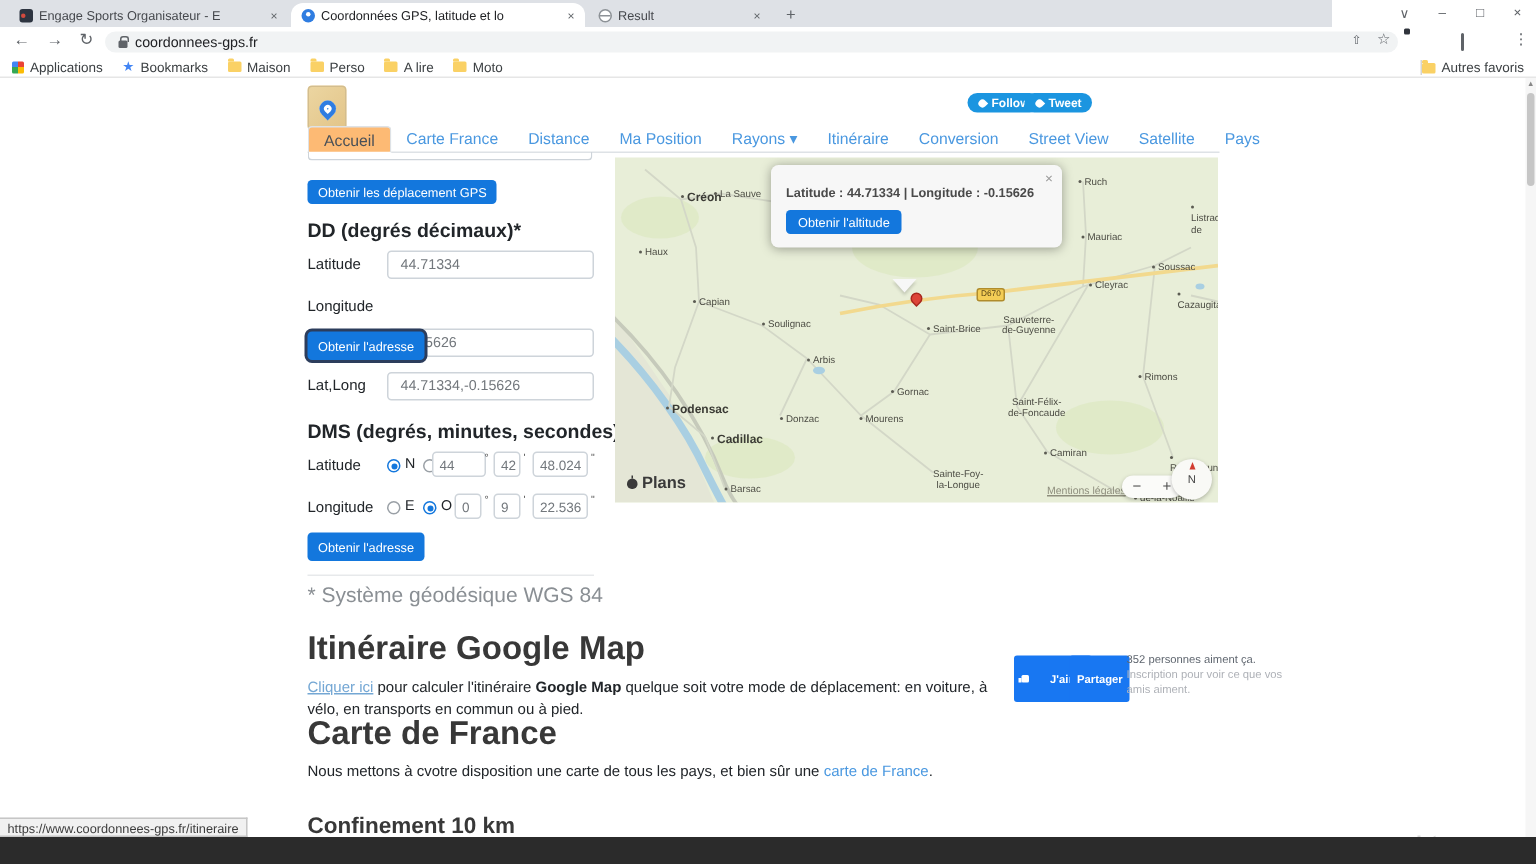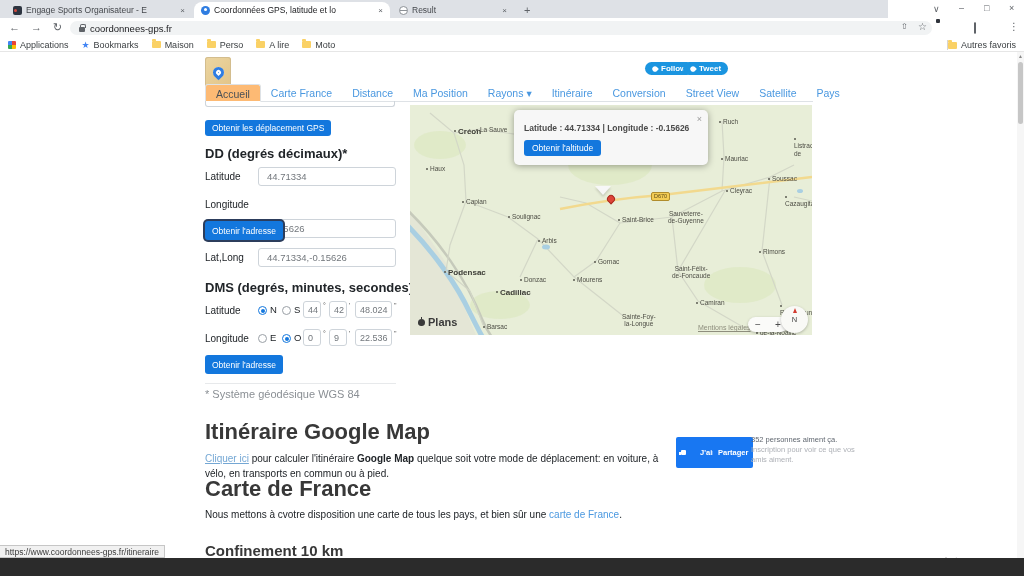--- a/index.html
+++ b/index.html
@@ -62,21 +62,21 @@
   .fheading{position:absolute;font-size:13px;font-weight:bold;color:#212529;white-space:nowrap}
   .flabel{position:absolute;left:205px;font-size:10px;color:#212529;white-space:nowrap}
   .finput{position:absolute;left:258px;width:138px;height:19px;border:1px solid #ced4da;border-radius:3px;font:9.5px "Liberation Sans",sans-serif;color:#72777c;padding:0 0 0 8px;background:#fff;outline:none}
   .dinput{position:absolute;height:17px;border:1px solid #ced4da;border-radius:3px;font:9px "Liberation Sans",sans-serif;color:#72777c;padding:0 0 0 4px;background:#fff;outline:none}
   .dmark{position:absolute;font-size:7px;color:#555}
   .radio{position:absolute;width:9px;height:9px;border:1px solid #9aa0a6;border-radius:50%;background:#fff}
   .radio.sel{border-color:#1377dd}
   .radio.sel::after{content:'';position:absolute;inset:1.5px;border-radius:50%;background:#1377dd}
   .rlbl{position:absolute;font-size:9.5px;color:#212529}
   .hr{position:absolute;left:205px;width:191px;height:0;border-top:1px solid #e7e9eb}
-  .footnote{position:absolute;left:205px;font-size:11px;color:#8a8f94;white-space:nowrap}
+  .footnote{position:absolute;left:205px;font-size:14px;color:#8a8f94;white-space:nowrap}
 
   
   .map{position:absolute;left:410px;top:105px;width:402px;height:230px;background:#e8eed8;overflow:hidden}
   .mlabel{position:absolute;font-size:6.5px;color:#4c4c44;white-space:pre-line;line-height:1.15}
   .mlabel::before{content:'';display:inline-block;width:2px;height:2px;border-radius:50%;background:#5b5b52;margin:0 2px 1px 0;vertical-align:middle}
   .mlabel.big{font-size:8px;font-weight:bold;color:#3b3b35}
   .mlabel.c{text-align:center}
   .mlabel.c::before{display:none}
   .marker{position:absolute;left:197px;top:90px;width:8px;height:8px;background:#dd4438;border:1px solid #a8281e;border-radius:50% 50% 50% 0;transform:rotate(-45deg)}
   .roadbadge{position:absolute;left:241px;top:87px;background:#f3cd55;border:1px solid #b08c2c;border-radius:2px;font-size:5.5px;color:#5a4717;padding:0 2px;line-height:7px}
@@ -252,21 +252,21 @@
 
 <div class="flabel" style="top:252px">Lat,Long</div>
 <input class="finput" style="top: 248px;" readonly="" value="44.71334,-0.15626">
 
 <div class="fheading" style="top:280px;left:205px">DMS (degrés, minutes, secondes)*</div>
 <div class="flabel" style="top:305px">Latitude</div>
 <span class="radio sel" style="left:258px;top:306px"></span>
 <span class="rlbl" style="left:270px;top:304px">N</span>
 <span class="radio" style="left:282px;top:306px"></span>
 <span class="rlbl" style="left:294px;top:304px">S</span>
-<input class="dinput" style="left: 303px; top: 301px; width: 18px;" readonly="" value="44">
+<input class="dinput" style="left: 288px; top: 301px; width: 36px;" readonly="" value="44">
 <span class="dmark" style="left:323px;top:302px">°</span>
 <input class="dinput" style="left: 329px; top: 301px; width: 18px;" readonly="" value="42">
 <span class="dmark" style="left:349px;top:302px">'</span>
 <input class="dinput" style="left: 355px; top: 301px; width: 37px;" readonly="" value="48.024">
 <span class="dmark" style="left:394px;top:302px">"</span>
 
 <div class="flabel" style="top:333px">Longitude</div>
 <span class="radio" style="left:258px;top:334px"></span>
 <span class="rlbl" style="left:270px;top:332px">E</span>
 <span class="radio sel" style="left:282px;top:334px"></span>
@@ -299,21 +299,21 @@
     <ellipse cx="390" cy="86" rx="3" ry="2" fill="#a9cfe2"></ellipse>
   </svg>
   <div style="position:absolute;inset:0">
       <span class="mlabel big" style="left: 44px; top: 22px;">Créon</span>
       <span class="mlabel" style="left: 66px; top: 21px;">La Sauve</span>
       <span class="mlabel" style="left: 16px; top: 60px;">Haux</span>
       <span class="mlabel" style="left: 52px; top: 93px;">Capian</span>
       <span class="mlabel" style="left: 98px; top: 108px;">Soulignac</span>
       <span class="mlabel" style="left: 128px; top: 132px;">Arbis</span>
       <span class="mlabel big" style="left: 34px; top: 163px;">Podensac</span>
-      <span class="mlabel big" style="left: 86px; top: 183px;">Cadillac</span>
+      <span class="mlabel big" style="left: 64px; top: 183px;">Cadillac</span>
       <span class="mlabel" style="left: 73px; top: 218px;">Barsac</span>
       <span class="mlabel" style="left: 110px; top: 171px;">Donzac</span>
       <span class="mlabel" style="left: 163px; top: 171px;">Mourens</span>
       <span class="mlabel" style="left: 184px; top: 153px;">Gornac</span>
       <span class="mlabel" style="left: 208px; top: 111px;">Saint-Brice</span>
       <span class="mlabel c" style="left: 258px; top: 105px;">Sauveterre-
 de-Guyenne</span>
       <span class="mlabel" style="left: 309px; top: 13px;">Ruch</span>
       <span class="mlabel" style="left: 311px; top: 50px;">Mauriac</span>
       <span class="mlabel" style="left: 316px; top: 82px;">Cleyrac</span>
--
EXERCISE BRIEF
Which lines above hold the string "content"? Please copy all of them.

EXPECTED ANSWER
   .radio.sel::after{content:'';position:absolute;inset:1.5px;border-radius:50%;background:#1377dd}
   .mlabel::before{content:'';display:inline-block;width:2px;height:2px;border-radius:50%;background:#5b5b52;margin:0 2px 1px 0;vertical-align:middle}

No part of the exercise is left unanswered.